The All Visual Arts collective host their third exhibition at their Omega Place showroom, until July 14th.
This time around the space has been taken over by for a solo show from Wolfe von Lenkeivicz. The collection is an array of images which re-appropriate the tropes of disney et al and ply them into the confines of art history, with particular esteem paid to the works of Picasso. This cultural bricolage falls somewhere between destabilising pastiche, and reverent homage.
All in the Afternoon Full Leisurely we Glide
There’s a lot that feels very familiar in the works and, beyond the absolutely apparent Disney, Picasso, etc. you quickly come to sense you are grasping at far outposts of your cultural capital. As what was instinctively familiar begins to fragment under scrutiny, the works demand contextualising, and AVA offers us Wittegenstein.
“If it’s true that words have meanings, why don’t we throw away words and just keep meanings?”
Here then, we are invited to concede that these familiar tropes of modern culture have meaning, but presented in the confused medley of Lenkeivicz’ world, their meaning becomes disjunct, at one remove which no longer seems logical.
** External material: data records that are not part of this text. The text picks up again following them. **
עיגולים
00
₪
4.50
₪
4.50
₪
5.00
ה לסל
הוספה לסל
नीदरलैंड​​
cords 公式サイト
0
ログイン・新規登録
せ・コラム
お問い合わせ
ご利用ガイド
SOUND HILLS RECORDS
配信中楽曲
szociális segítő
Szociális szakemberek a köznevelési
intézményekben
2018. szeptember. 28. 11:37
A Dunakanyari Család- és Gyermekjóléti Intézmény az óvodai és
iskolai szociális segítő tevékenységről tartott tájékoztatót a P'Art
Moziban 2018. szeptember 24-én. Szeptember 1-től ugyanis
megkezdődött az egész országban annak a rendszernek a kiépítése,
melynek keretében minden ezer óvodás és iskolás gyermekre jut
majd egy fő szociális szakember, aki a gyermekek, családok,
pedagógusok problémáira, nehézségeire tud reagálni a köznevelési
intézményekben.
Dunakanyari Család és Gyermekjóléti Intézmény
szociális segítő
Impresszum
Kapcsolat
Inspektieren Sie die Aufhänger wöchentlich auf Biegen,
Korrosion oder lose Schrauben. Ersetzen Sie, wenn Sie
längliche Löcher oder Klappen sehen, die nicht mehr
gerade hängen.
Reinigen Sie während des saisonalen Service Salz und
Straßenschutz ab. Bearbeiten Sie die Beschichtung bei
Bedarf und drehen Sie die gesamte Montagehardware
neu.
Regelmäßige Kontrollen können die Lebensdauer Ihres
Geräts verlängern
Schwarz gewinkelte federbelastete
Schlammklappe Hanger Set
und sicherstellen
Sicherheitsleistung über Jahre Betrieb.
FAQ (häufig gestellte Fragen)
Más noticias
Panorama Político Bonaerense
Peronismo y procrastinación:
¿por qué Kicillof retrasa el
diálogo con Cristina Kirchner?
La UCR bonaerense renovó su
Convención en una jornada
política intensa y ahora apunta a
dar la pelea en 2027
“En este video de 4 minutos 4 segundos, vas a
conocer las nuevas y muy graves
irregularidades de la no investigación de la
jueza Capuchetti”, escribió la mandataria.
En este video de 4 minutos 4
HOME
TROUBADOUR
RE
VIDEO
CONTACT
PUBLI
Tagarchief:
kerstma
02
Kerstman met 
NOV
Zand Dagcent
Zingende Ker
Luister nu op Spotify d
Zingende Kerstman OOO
Evocative of TS Eliot’s line “these fragments I have shored against my ruins”, these works hit at our desire to accumulate the familiar in an ongoing attempt to anchor ourselves in a landscape where things have fixed meanings. The show is a fun take on that idea of the cultural wasteland, with symbols and their meanings accumulated and recontextualised to the point where they cease to mean what they are meant to mean. Where Eliot is somewhat sombre and obscure in his mapping of the wasteland, Lenkeivicz opens up the vast stores of shared cultural meaning with all the pomp and ceremony of a bric-a-brac sale.
Elective Affinities
This is a fun show, and the funnest part of the tracking (imagining?) the repeated expressions of confusion seen in the eyes of the characters he has pilfered – witness the white rabbit nonchalantly checking the time in tights and skirt, his eyes giving away the confusion you’d feel if you suddenly found yourself in clothes other than those you’d been used to since forever. It felt as if, finding themselves in new and unfamiliar confines, some of the characters experience whatever the equivalent of a cartoon crisis of identity might be, no longer entirely sure of their place in the grand scheme of logical and accepted cultural meaning.
This is a feeling the viewer might be privy to if we chase the proverbial white rabbit too far, probing for too long at what and how these familiar tropes mean, ultimately tumbling out of the other end of the rabbit hole in a place where meanings are no longer immutable.